Le collège commercial était un grand et vaste établissement, agréablement situé au milieu d’une forêt. L’air y était pur, la nourriture excellente, et le prix établi en conséquence. Des fils électriques (pour employer l’expression du prospectus) « reliaient l’établissement avec les principaux centres financiers du monde ». Le cabinet de lecture était amplement approvisionné de journaux contenant tous les renseignements commerciaux désirables.
Les élèves, dont le nombre variait entre cinquante et cent, étaient occupés essentiellement à s’escamoter de l’argent les uns aux autres, pour ce que nous appelions le papier de collège.
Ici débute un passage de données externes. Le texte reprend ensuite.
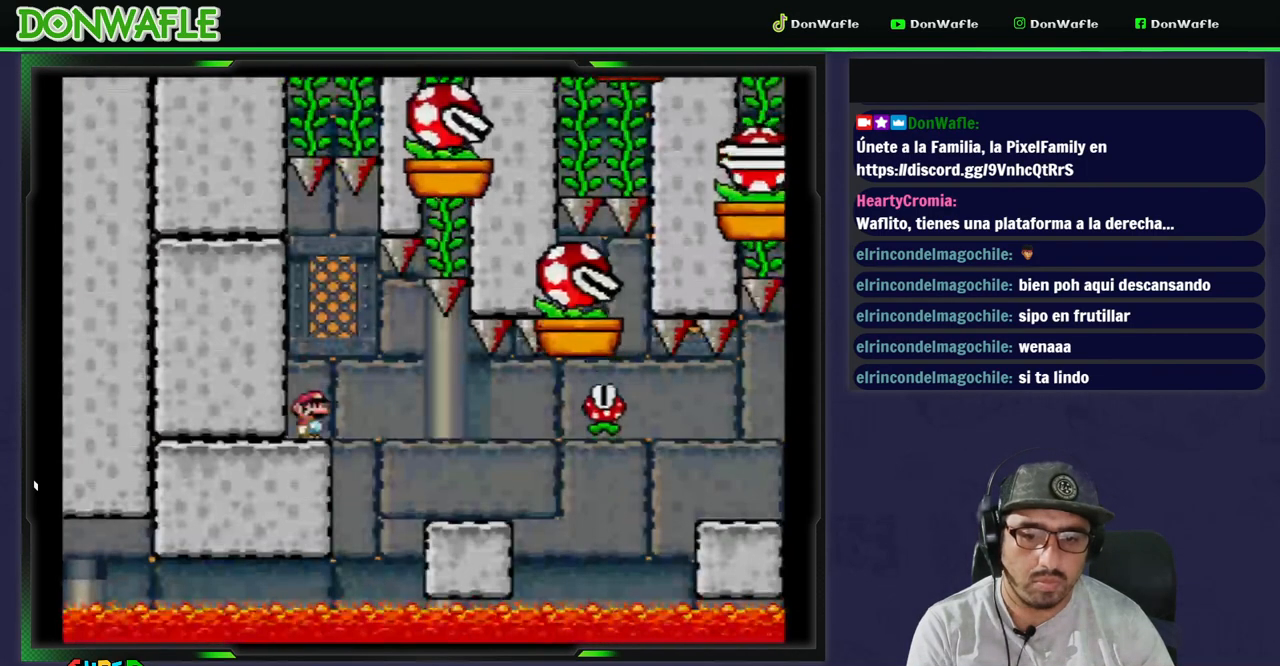
{"buttons": ["X"], "events": []}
Nous avions naturellement des heures de classe : la matinée était employée à l’étude de l’allemand, du français, de la tenue des livres, etc., mais la majeure partie de la journée et le but de l’éducation que nous recevions se concentraient sur la Bourse, enseignement dont nous tirions profit, sans courir de véritables risques, puisque tous nos titres étaient fictifs. Nous nous livrions, par conséquent, à un jeu purement théorique, dépourvu d’agrément et non déguisé.
Notre simulacre de marché était réglé par les prix des marchés extérieurs, afin que nous fussions à même de nous rendre compte de la hausse et de la baisse. Nous étions obligés à une tenue de livres très régulière, et nos comptes étaient scrupuleusement examinés à la fin de chaque mois par le directeur ou par les professeurs. Afin d’ajouter un semblant de vérité à nos transactions, le papier de collège était coté à 5 francs les cent feuilles, prix que les parents ou les tuteurs payaient très volontiers.
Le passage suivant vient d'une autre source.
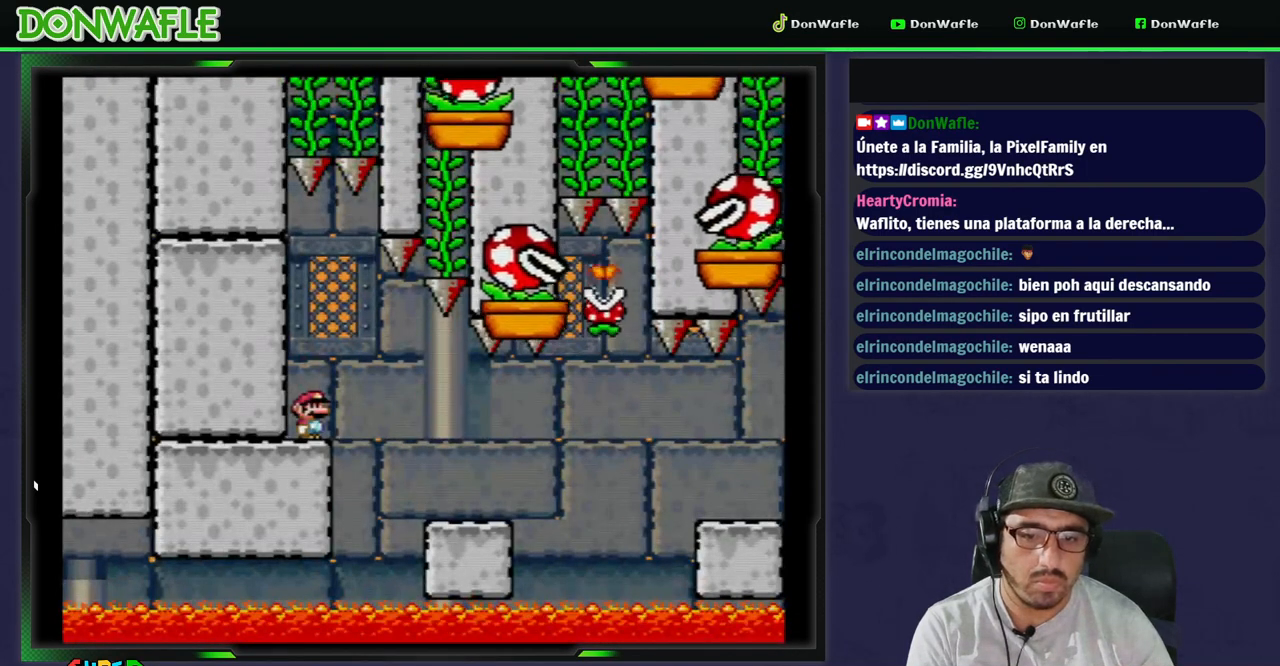
{"buttons": ["X"], "events": []}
Quand j’entrai pour la première fois dans la salle des transactions, où l’un des professeurs devait m’indiquer le pupitre qui m’était destiné, je fus étourdi par les clameurs et la confusion qui y régnaient. Des tableaux noirs, posés à l’autre extrémité de la pièce, étaient couverts de chiffres constamment remplacés par d’autres. À chaque changement, c’était une bousculade, des cris formidables, des vociférations dont le sens m’échappait, puis des sauts à travers bancs et pupitres, un mouvement extraordinaire de têtes et de bras, et des notes écrites rapidement. Je crois que je n’ai jamais rien vu de semblable, et je m’étonnai d’une telle agitation pour des transactions qui, en somme, n’étaient qu’illusoires, puisque tout l’argent du marché aurait à peine suffi à l’achat d’une paire de patins ; mais je me souvins bientôt que nombre de gens riches perdent tout caractère pour un enjeu de deux sous.
Le professeur, absorbé qu’il était à suivre les fluctuations du marché, avait oublié de m’indiquer mon pupitre. Il le fit enfin, ajoutant quelques conseils pour m’inculquer le goût du jeu ; et il m’engagea à suivre les traces d’un certain jeune homme à cheveux blond filasse et à lunettes, un nommé Bilson, le meilleur sujet de l’établissement, m’assura-t-il.
Peu après, au milieu d’un tumulte toujours grandissant, les chiffres parurent sur le tableau, plus pressés encore que par le passé, et l’immense hall retentit de cris aussi formidables que ceux que l’on doit entendre au pandémonium. Je regardai autour de moi, mon guide avait disparu, me laissant livré à mes propres ressources devant mon pupitre. Mon voisin était en train d’additionner les sommes qui, je l’appris plus tard, représentaient les pertes faites dans la matinée ; mais il fut distrait de son occupation en m’apercevant.
« Quel est votre nom, nouvel arrivant ? s’informa-t-il. Ah ! vous êtes le fils de Dodd à la forte tête. À quel chiffre se montent vos fonds ? Cinquante mille ! Oh ! vous êtes solide. »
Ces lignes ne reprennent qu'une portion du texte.